▶ **Task**
Copy out the lines from the one containing "scientific name: Schoepfia arenaria" to the one containing "collectors: P. Barbour", both of those lines included, without changing anything.

Data entries:
★ ★ ★ ★ ★

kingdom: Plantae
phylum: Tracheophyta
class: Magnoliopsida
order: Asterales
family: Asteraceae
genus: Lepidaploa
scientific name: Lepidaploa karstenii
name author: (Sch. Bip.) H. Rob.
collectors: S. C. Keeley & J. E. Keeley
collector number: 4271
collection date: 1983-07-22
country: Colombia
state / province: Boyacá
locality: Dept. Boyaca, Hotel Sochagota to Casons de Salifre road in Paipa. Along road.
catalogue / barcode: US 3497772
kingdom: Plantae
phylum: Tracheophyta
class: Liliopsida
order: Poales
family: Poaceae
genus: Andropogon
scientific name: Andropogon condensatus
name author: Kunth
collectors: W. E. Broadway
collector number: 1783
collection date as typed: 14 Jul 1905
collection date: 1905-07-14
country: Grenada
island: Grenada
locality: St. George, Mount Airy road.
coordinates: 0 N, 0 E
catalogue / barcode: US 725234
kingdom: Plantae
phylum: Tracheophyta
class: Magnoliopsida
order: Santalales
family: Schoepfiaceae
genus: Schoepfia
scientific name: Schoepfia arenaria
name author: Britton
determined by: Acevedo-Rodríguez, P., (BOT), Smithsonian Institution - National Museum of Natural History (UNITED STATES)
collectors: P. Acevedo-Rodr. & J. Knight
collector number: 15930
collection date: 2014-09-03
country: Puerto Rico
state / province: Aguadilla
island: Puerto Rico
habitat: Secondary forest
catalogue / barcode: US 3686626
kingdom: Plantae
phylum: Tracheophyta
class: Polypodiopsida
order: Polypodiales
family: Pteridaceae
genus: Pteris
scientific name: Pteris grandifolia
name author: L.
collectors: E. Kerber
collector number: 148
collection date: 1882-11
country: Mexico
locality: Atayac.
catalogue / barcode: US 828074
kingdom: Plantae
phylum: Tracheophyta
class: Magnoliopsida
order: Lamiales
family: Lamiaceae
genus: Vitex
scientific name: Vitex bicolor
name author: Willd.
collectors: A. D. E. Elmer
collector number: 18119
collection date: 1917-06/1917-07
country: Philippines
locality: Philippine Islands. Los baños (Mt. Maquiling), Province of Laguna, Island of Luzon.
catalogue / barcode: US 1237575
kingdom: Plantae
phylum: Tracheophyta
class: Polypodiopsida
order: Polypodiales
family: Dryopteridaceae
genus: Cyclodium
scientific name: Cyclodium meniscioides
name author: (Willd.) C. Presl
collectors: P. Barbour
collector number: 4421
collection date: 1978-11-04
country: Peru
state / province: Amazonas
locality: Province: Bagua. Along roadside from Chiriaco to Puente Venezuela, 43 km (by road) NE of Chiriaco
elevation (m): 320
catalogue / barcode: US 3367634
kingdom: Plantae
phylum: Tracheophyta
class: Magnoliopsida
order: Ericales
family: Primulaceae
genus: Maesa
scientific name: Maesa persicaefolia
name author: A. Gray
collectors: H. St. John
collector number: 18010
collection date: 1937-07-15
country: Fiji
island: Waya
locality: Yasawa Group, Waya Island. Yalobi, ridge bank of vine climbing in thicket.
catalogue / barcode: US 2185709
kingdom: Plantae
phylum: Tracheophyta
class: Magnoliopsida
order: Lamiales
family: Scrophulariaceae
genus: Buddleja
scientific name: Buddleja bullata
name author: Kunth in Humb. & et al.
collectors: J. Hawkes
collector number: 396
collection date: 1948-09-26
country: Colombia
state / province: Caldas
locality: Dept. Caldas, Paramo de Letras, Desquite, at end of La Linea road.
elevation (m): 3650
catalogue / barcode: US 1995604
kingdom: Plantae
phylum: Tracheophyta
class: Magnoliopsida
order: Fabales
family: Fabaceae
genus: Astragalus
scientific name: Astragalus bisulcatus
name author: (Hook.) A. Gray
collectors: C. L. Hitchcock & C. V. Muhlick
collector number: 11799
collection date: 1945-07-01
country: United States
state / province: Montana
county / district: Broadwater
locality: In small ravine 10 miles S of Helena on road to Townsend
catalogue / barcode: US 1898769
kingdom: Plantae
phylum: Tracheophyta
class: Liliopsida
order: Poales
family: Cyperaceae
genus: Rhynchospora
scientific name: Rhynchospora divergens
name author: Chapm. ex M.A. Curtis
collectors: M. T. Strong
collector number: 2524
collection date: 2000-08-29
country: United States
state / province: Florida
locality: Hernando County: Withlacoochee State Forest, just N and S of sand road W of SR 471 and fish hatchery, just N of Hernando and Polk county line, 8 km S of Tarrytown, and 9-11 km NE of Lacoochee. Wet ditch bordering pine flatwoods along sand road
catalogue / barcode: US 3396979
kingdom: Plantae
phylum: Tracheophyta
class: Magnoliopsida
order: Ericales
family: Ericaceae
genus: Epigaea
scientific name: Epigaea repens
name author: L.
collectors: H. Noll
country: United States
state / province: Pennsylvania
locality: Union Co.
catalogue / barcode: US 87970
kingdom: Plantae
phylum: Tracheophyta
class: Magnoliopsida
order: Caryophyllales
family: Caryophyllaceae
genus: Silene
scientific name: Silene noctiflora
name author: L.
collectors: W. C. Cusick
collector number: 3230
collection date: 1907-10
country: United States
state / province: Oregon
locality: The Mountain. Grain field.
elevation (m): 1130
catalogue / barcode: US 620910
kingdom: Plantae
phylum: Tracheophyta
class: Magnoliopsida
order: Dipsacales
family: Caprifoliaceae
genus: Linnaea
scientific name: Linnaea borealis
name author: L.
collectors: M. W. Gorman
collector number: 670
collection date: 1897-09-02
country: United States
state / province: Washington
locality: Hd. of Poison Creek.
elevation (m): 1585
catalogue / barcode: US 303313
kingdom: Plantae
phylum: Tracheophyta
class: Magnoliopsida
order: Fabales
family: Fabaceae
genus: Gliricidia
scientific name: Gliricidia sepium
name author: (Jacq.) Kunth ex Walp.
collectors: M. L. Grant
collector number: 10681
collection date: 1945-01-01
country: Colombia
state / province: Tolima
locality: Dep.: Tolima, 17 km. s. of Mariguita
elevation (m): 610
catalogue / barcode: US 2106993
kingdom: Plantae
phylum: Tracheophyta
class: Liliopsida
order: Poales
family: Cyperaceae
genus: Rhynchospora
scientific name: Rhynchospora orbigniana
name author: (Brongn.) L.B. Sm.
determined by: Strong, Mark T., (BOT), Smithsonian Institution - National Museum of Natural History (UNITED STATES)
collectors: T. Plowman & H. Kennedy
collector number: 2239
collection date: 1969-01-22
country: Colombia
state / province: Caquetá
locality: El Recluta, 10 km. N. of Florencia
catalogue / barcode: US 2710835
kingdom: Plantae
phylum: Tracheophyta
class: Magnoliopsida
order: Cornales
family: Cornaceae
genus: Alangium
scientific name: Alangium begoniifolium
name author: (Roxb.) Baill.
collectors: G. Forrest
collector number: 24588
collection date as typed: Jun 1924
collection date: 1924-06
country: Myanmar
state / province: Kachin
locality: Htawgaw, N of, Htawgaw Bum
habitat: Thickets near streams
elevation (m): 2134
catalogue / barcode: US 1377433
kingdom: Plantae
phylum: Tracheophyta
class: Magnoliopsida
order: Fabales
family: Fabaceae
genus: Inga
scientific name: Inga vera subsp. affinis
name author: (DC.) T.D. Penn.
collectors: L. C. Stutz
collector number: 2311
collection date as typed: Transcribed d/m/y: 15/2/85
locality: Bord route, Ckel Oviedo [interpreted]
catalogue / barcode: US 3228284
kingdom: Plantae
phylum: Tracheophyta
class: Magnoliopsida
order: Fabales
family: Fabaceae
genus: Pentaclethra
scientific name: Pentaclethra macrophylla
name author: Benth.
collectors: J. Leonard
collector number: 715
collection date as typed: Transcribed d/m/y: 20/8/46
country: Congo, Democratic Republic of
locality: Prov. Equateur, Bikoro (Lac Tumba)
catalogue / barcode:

★ ★ ★ ★ ★

▶ **Exercise solution**
scientific name: Schoepfia arenaria
name author: Britton
determined by: Acevedo-Rodríguez, P., (BOT), Smithsonian Institution - National Museum of Natural History (UNITED STATES)
collectors: P. Acevedo-Rodr. & J. Knight
collector number: 15930
collection date: 2014-09-03
country: Puerto Rico
state / province: Aguadilla
island: Puerto Rico
habitat: Secondary forest
catalogue / barcode: US 3686626
kingdom: Plantae
phylum: Tracheophyta
class: Polypodiopsida
order: Polypodiales
family: Pteridaceae
genus: Pteris
scientific name: Pteris grandifolia
name author: L.
collectors: E. Kerber
collector number: 148
collection date: 1882-11
country: Mexico
locality: Atayac.
catalogue / barcode: US 828074
kingdom: Plantae
phylum: Tracheophyta
class: Magnoliopsida
order: Lamiales
family: Lamiaceae
genus: Vitex
scientific name: Vitex bicolor
name author: Willd.
collectors: A. D. E. Elmer
collector number: 18119
collection date: 1917-06/1917-07
country: Philippines
locality: Philippine Islands. Los baños (Mt. Maquiling), Province of Laguna, Island of Luzon.
catalogue / barcode: US 1237575
kingdom: Plantae
phylum: Tracheophyta
class: Polypodiopsida
order: Polypodiales
family: Dryopteridaceae
genus: Cyclodium
scientific name: Cyclodium meniscioides
name author: (Willd.) C. Presl
collectors: P. Barbour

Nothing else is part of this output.